EXERCISE:
Copy every line of text in the material below word for word, leaving the pictures out of your answer.

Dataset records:
┌────────

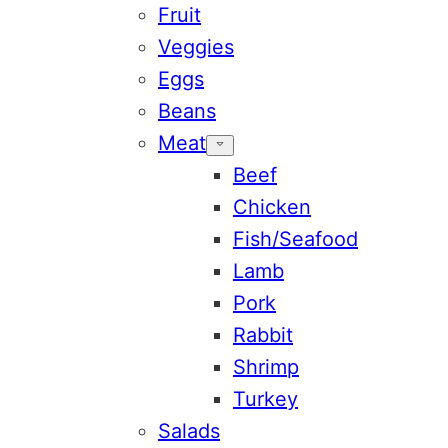
Fruit
Veggies
Eggs
Beans
Meat
Beef
Chicken
Fish/Seafood
Lamb
Pork
Rabbit
Shrimp
Turkey
Salads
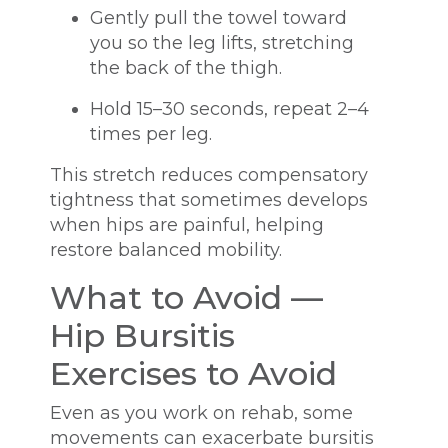
Gently pull the towel toward
you so the leg lifts, stretching
the back of the thigh.
Hold 15–30 seconds, repeat 2–4
times per leg.
This stretch reduces compensatory
tightness that sometimes develops
when hips are painful, helping
restore balanced mobility.
What to Avoid —
Hip Bursitis
Exercises to Avoid
Even as you work on rehab, some
movements can exacerbate bursitis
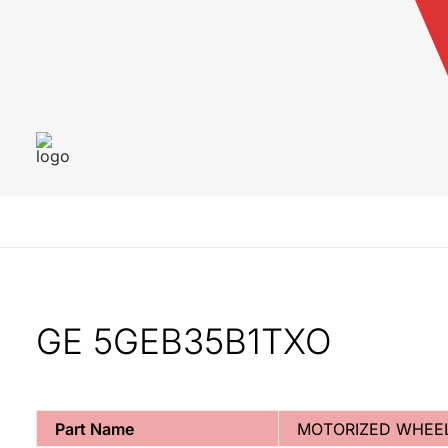
GE 5GEB35B1TXO
Part Name
MOTORIZED WHEE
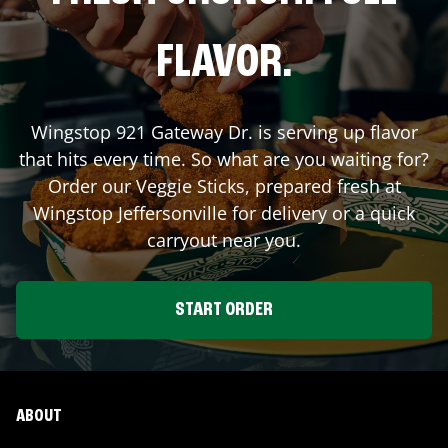
FLAVOR.
Wingstop
921 Gateway Dr.
is serving up flavor
that hits every time. So what are you waiting for?
Order our Veggie Sticks, prepared fresh at
Wingstop
Jeffersonville
for delivery or a quick
carryout near you.
START ORDER
ABOUT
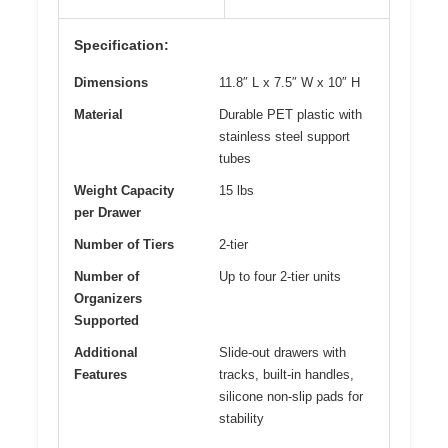
Specification:
Dimensions
11.8″ L x 7.5″ W x 10″ H
Material
Durable PET plastic with
stainless steel support
tubes
Weight Capacity
15 lbs
per Drawer
Number of Tiers
2-tier
Number of
Up to four 2-tier units
Organizers
Supported
Additional
Slide-out drawers with
Features
tracks, built-in handles,
silicone non-slip pads for
stability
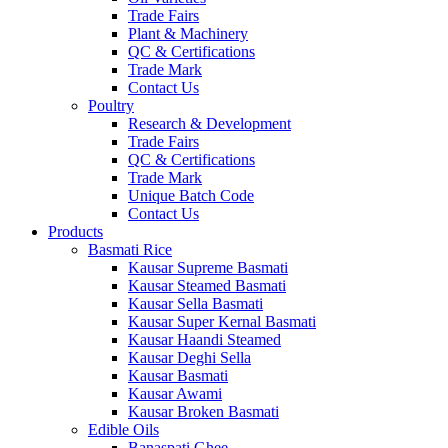
Trade Fairs
Plant & Machinery
QC & Certifications
Trade Mark
Contact Us
Poultry
Research & Development
Trade Fairs
QC & Certifications
Trade Mark
Unique Batch Code
Contact Us
Products
Basmati Rice
Kausar Supreme Basmati
Kausar Steamed Basmati
Kausar Sella Basmati
Kausar Super Kernal Basmati
Kausar Haandi Steamed
Kausar Deghi Sella
Kausar Basmati
Kausar Awami
Kausar Broken Basmati
Edible Oils
Banaspati Ghee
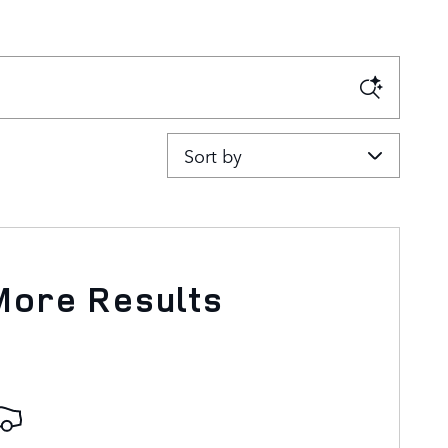
Sort by
More Results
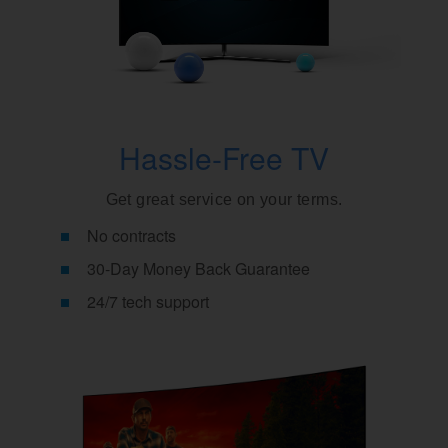
Hassle-Free TV
Get great service on your terms.
No contracts
30-Day Money Back Guarantee
24/7 tech support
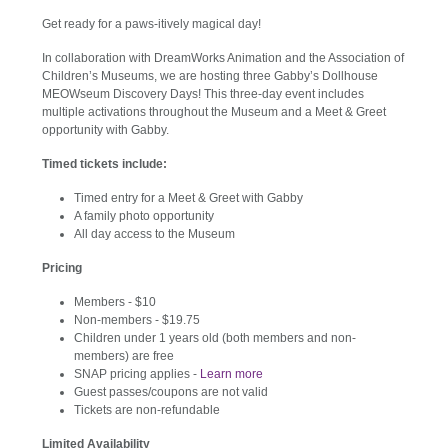
Get ready for a paws-itively magical day!
In collaboration with DreamWorks Animation and the Association of
Children’s Museums, we are hosting three Gabby’s Dollhouse
MEOWseum Discovery Days! This three-day event includes
multiple activations throughout the Museum and a Meet & Greet
opportunity with Gabby.
Timed tickets include:
Timed entry for a Meet & Greet with Gabby
A family photo opportunity
All day access to the Museum
Pricing
Members - $10
Non-members - $19.75
Children under 1 years old (both members and non-
members) are free
SNAP pricing applies -
Learn more
Guest passes/coupons are not valid
Tickets are non-refundable
Limited Availability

└────────

OUTPUT:
Fruit
Veggies
Eggs
Beans
Meat
Beef
Chicken
Fish/Seafood
Lamb
Pork
Rabbit
Shrimp
Turkey
Salads
Gently pull the towel toward
you so the leg lifts, stretching
the back of the thigh.
Hold 15–30 seconds, repeat 2–4
times per leg.
This stretch reduces compensatory
tightness that sometimes develops
when hips are painful, helping
restore balanced mobility.
What to Avoid —
Hip Bursitis
Exercises to Avoid
Even as you work on rehab, some
movements can exacerbate bursitis
GE 5GEB35B1TXO
Part Name
MOTORIZED WHEE
FLAVOR.
Wingstop
921 Gateway Dr.
is serving up flavor
that hits every time. So what are you waiting for?
Order our Veggie Sticks, prepared fresh at
Wingstop
Jeffersonville
for delivery or a quick
carryout near you.
START ORDER
ABOUT
Specification:
Dimensions
11.8″ L x 7.5″ W x 10″ H
Material
Durable PET plastic with
stainless steel support
tubes
Weight Capacity
15 lbs
per Drawer
Number of Tiers
2-tier
Number of
Up to four 2-tier units
Organizers
Supported
Additional
Slide-out drawers with
Features
tracks, built-in handles,
silicone non-slip pads for
stability
Trade Fairs
Plant & Machinery
QC & Certifications
Trade Mark
Contact Us
Poultry
Research & Development
Trade Fairs
QC & Certifications
Trade Mark
Unique Batch Code
Contact Us
Products
Basmati Rice
Kausar Supreme Basmati
Kausar Steamed Basmati
Kausar Sella Basmati
Kausar Super Kernal Basmati
Kausar Haandi Steamed
Kausar Deghi Sella
Kausar Basmati
Kausar Awami
Kausar Broken Basmati
Edible Oils
Banaspati Ghee
Sort by
More Results
Hassle-Free TV
Get great service on your terms.
No contracts
30-Day Money Back Guarantee
24/7 tech support
Get ready for a paws-itively magical day!
In collaboration with DreamWorks Animation and the Association of
Children’s Museums, we are hosting three Gabby’s Dollhouse
MEOWseum Discovery Days! This three-day event includes
multiple activations throughout the Museum and a Meet & Greet
opportunity with Gabby.
Timed tickets include:
Timed entry for a Meet & Greet with Gabby
A family photo opportunity
All day access to the Museum
Pricing
Members - $10
Non-members - $19.75
Children under 1 years old (both members and non-
members) are free
SNAP pricing applies -
Learn more
Guest passes/coupons are not valid
Tickets are non-refundable
Limited Availability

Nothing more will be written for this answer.